Yi-Zhi Huang

### Subtitle:

Vertex algebras and quantum vertex algebras

### Course Description:

Vertex algebras are important algebraic structures appearing naturally in both mathematics and physics, including, in particular, in the study of moonshine phenomena and in two-dimensional conformal field theory. There is a noncommutative version of vertex algebra called meromorphic open-string vertex algebra. Quantum vertex algebras are "quantizations" or deformations of vertex algebras in the space of meromorphic open-string vertex algebras. Examples of quantum vertex algebras include deformations of affine Lie algebras, the Virasoro algebra and W–algebras. These deformations of infinite dimensional algebras also appear naturally in many problems in mathematics and physics.

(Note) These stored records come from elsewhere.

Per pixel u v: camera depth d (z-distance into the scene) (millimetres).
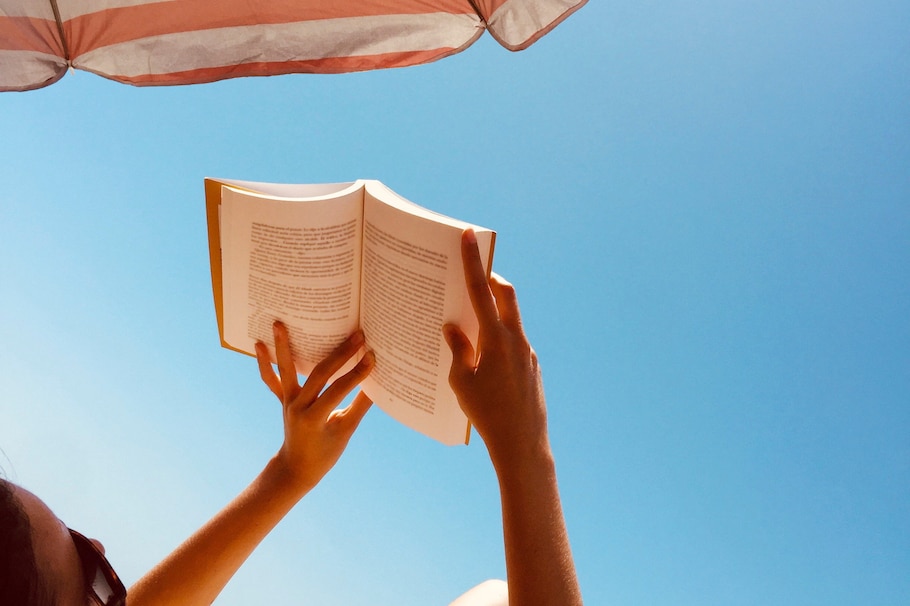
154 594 830
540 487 671
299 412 953
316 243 983
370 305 995
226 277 1092
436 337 883
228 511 905
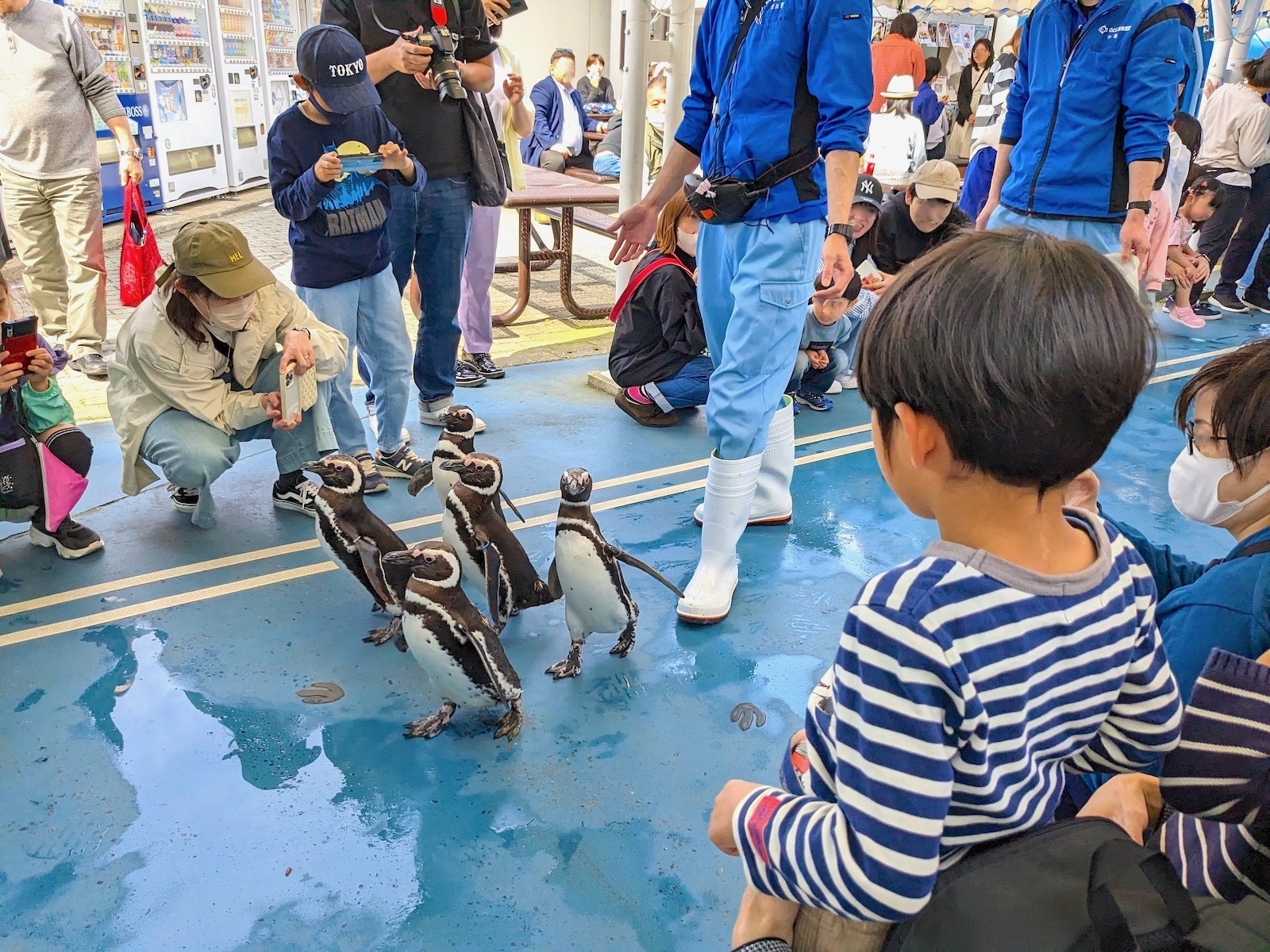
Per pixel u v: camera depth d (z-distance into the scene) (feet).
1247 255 24.98
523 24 58.80
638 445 15.60
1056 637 3.20
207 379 11.64
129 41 31.40
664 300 15.46
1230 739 3.59
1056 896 3.26
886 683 3.10
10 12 16.14
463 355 19.04
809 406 17.79
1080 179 14.46
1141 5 13.34
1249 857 3.79
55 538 11.44
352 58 11.34
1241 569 5.02
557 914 6.77
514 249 30.35
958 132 41.52
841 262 8.91
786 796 3.74
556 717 8.90
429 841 7.39
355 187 11.97
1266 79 23.16
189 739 8.43
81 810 7.58
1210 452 5.52
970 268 3.08
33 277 18.06
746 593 11.17
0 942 6.43
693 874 7.15
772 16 8.97
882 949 3.94
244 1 38.68
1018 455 3.08
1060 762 3.82
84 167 17.29
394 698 9.11
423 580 7.93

This is an introductory course on vertex algebras, meromorphic open-string vertex algebras and quantum vertex algebras. We shall start with the definition of vertex algebra and basic examples, introduce meromorphic open-string vertex algebras as "noncommutative vertex algebras" and study quantum vertex algebras as special examples of meromporphic open-string vertex algebras.

In this course I will cover the following topics:

1. Vertex operator algebras and examples.

2. Meromorphic open-string vertex algebras, quantum vertex algebras, and examples.

3. Quantum vertex algebras as deformations of vertex algebras in the space of meromorphic open-string vertex algebras.

4. Representation theory of quantum vertex algebras.

5. Conhomology of meromorphic open-string vertex algebras and deformation theory.

### Text:

No

### Prerequisites:

Some basic algebra and analysis at the level of first year graduate courses. We will start from the definition of vertex algebra and basic examples.